Exercise objective →
Copy every line of the listing below that contains the word "lobe", matching case exactly.

-- BEGIN --

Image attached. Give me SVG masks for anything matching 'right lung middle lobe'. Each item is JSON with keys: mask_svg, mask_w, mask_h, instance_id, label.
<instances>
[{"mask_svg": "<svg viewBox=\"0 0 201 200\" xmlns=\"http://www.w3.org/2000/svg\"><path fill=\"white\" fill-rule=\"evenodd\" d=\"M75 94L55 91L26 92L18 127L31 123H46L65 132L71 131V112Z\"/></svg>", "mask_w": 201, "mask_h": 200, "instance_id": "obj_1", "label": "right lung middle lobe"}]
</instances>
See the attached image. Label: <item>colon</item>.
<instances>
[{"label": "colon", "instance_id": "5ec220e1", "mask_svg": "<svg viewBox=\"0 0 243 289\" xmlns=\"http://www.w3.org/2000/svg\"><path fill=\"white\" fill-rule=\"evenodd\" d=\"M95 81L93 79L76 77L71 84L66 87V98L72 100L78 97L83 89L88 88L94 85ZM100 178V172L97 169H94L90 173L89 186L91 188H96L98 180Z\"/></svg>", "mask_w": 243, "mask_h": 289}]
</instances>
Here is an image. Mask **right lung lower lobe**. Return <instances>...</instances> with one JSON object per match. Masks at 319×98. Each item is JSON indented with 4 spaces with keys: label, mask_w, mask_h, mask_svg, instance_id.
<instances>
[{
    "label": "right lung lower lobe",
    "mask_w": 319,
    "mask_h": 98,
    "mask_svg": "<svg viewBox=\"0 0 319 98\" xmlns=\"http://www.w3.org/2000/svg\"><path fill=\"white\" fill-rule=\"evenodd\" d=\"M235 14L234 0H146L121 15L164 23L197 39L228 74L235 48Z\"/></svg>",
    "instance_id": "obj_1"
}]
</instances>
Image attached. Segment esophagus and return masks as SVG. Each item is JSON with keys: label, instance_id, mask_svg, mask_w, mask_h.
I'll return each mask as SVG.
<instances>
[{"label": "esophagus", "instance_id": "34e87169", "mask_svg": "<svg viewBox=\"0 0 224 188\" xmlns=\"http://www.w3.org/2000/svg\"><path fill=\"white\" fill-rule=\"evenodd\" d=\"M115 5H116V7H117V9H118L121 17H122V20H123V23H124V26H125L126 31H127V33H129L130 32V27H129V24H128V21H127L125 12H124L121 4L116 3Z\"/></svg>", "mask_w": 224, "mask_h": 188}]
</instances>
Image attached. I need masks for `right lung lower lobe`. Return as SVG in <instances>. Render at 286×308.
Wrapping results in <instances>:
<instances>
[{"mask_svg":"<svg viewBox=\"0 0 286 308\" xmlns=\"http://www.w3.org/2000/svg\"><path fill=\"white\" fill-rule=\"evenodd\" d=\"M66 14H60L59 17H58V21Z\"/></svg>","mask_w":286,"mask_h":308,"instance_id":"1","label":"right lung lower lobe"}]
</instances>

-- END --

Right answer →
Image attached. Give me SVG masks for anything matching 'right lung middle lobe'. Each item is JSON with keys: mask_svg, mask_w, mask_h, instance_id, label.
[{"mask_svg": "<svg viewBox=\"0 0 201 200\" xmlns=\"http://www.w3.org/2000/svg\"><path fill=\"white\" fill-rule=\"evenodd\" d=\"M75 94L55 91L26 92L18 127L31 123H46L65 132L71 131V112Z\"/></svg>", "mask_w": 201, "mask_h": 200, "instance_id": "obj_1", "label": "right lung middle lobe"}]
Here is an image. Mask **right lung lower lobe**. Return <instances>...</instances> with one JSON object per match. Masks at 319×98. Each item is JSON indented with 4 spaces with keys: label, mask_w, mask_h, mask_svg, instance_id.
    "label": "right lung lower lobe",
Image attached. I need masks for `right lung lower lobe`. Return as SVG in <instances>. Render at 286×308.
[{"mask_svg":"<svg viewBox=\"0 0 286 308\" xmlns=\"http://www.w3.org/2000/svg\"><path fill=\"white\" fill-rule=\"evenodd\" d=\"M66 14H60L59 17H58V21Z\"/></svg>","mask_w":286,"mask_h":308,"instance_id":"1","label":"right lung lower lobe"}]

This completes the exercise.